There were archeological facts to support the theory that the ancients had indeed crossed those oceans. Artifacts found in places where they had not originated. There was an entire group of people devoted to the field of what was known as forbidden archeology’. Investigating things found in places where conventional archeology said they shouldn’t be.
Nagoya, as a scientist, had not been overly surprised to learn that there were many discoveries made by archeologists that were suppressed. He knew that scientists tended to bury evidence that contradicted their own theories. There were locked rooms in almost every museum around the world where artifacts that could not be logically explained were hidden away from the public’s eyes.
Nagoya believed that if one accepted that there was an Atlantis- a civilization 7,000 years before the accepted rise of civilization- many of those hidden objects could be explained.
Even the destruction of Atlantis around 10,000 BC was recorded in almost every culture around the world. There were many records of a great flood at about that time. Not only in the Bible but in such tomes as the Tibetan Book of the Dead which described a large land mass sinking into the sea at that time. The Mayans called Atlantis Mu. The northern Europeans- Thule. And a large land mass sinking into the ocean would produce tsunamis- waves- hundreds if not thousands of feet high that would race around the world’s oceans inundating low-lying coastal planes with such devastation that it could easily be interpreted as a world-wide flood.
There was no doubt in Nagoya’s mind that Atlantis had existed and there was also no doubt that the world was now facing the same threat that had destroyed it. He thought it was important to study as much as was known about that ancient culture and how it was destroyed.
While many modern scholars and scientists scoffed at ancient writings as more fiction than fact, Nagoya took the opposite view. He’d read translations of the early documents, such as Solon’s dialogue which first mentioned Atlantis, placing it in the Atlantic. The description of the destruction of Atlantis fit in with what would happen if tectonic plates were manipulated to unleash their terrible force, resulting in earthquakes, volcanoes, giant waves and ultimately disappearance under the waves. The Greeks even said that where Atlantis had been, parts of the ocean were blocked by mud and underwater plants.
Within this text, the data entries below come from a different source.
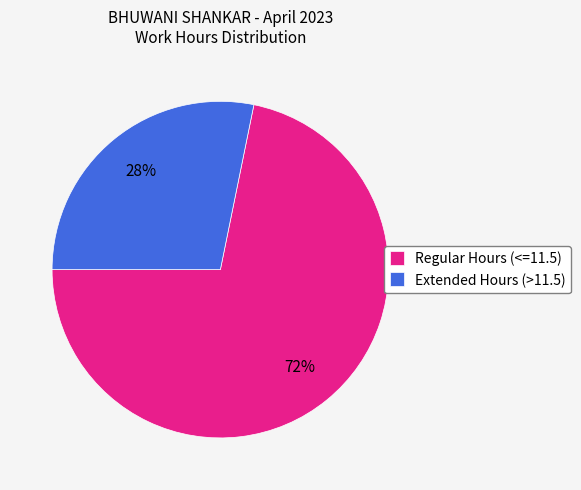

To the nearest percent, what portion does Extended Hours (>11.5) represent?

28%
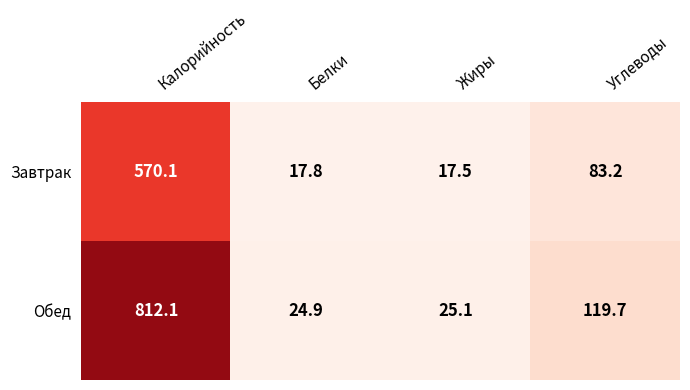

Where does the Завтрак series first go above 83?

Калорийность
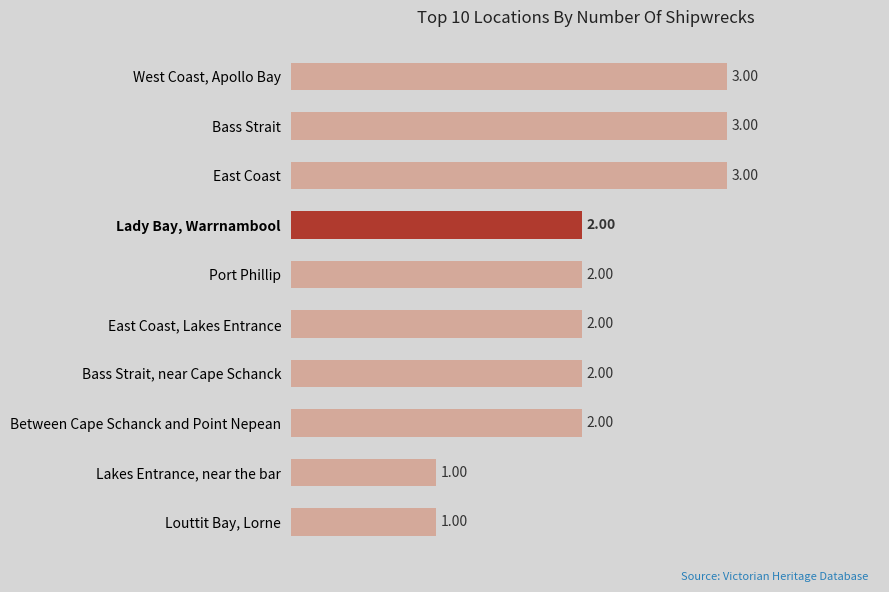

Count the number of data series in this chart.

1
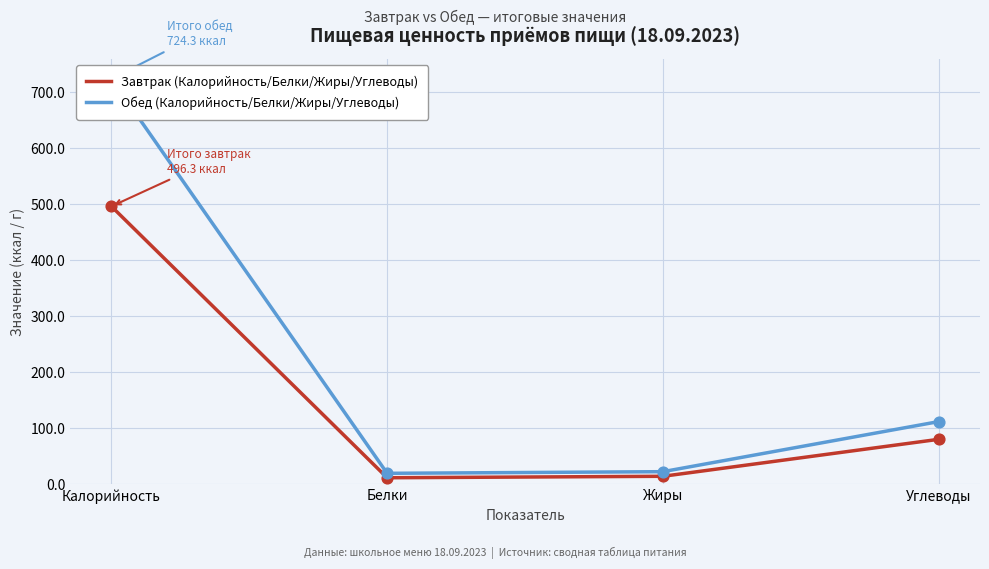

Which series contains the highest Y value?

Обед (Калорийность/Белки/Жиры/Углеводы)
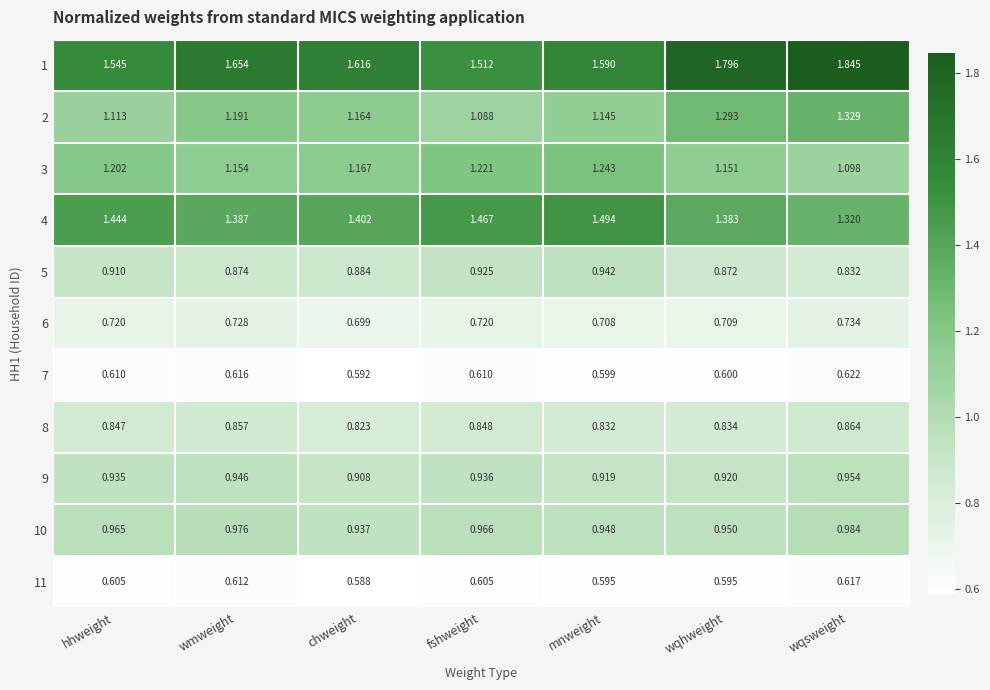

Which category has the highest value across all series?

wqsweight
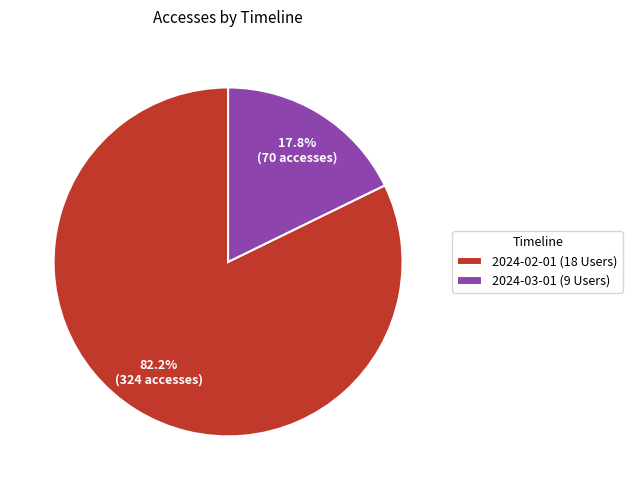

Is there a majority slice in this chart?

Yes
“Another five minutes and we will have the complete read-out,” Ahana interrupted Nagoya’s thoughts.
He acknowledged the information with a nod. Nagoya- and Foreman- believed the latter part about the impassable sea might refer to the Sargasso Sea which was north of the Puerto Rican Trench and in which they now knew close to where the Bermuda Triangle gate opened.
Beyond Atlantis, Nagoya had read extensively about any theory regarding earlier civilizations. The Vikings had had a land they called Thule, a land of fire and ice where creatures and gods lived, separated from the real world by a deep chasm. Another interesting legend was that of Mu, a lost continent of the Pacific Ocean. Some claimed that Mu predated even Atlantis. A French scholar in 1864, translating one of the few surviving texts of the vanished Mayan civilization of Central America uncovered references to a place called Mu- which the text described as an ancient landmass with a bustling civilization that sunk into the sea after catastrophic volcanic explosion.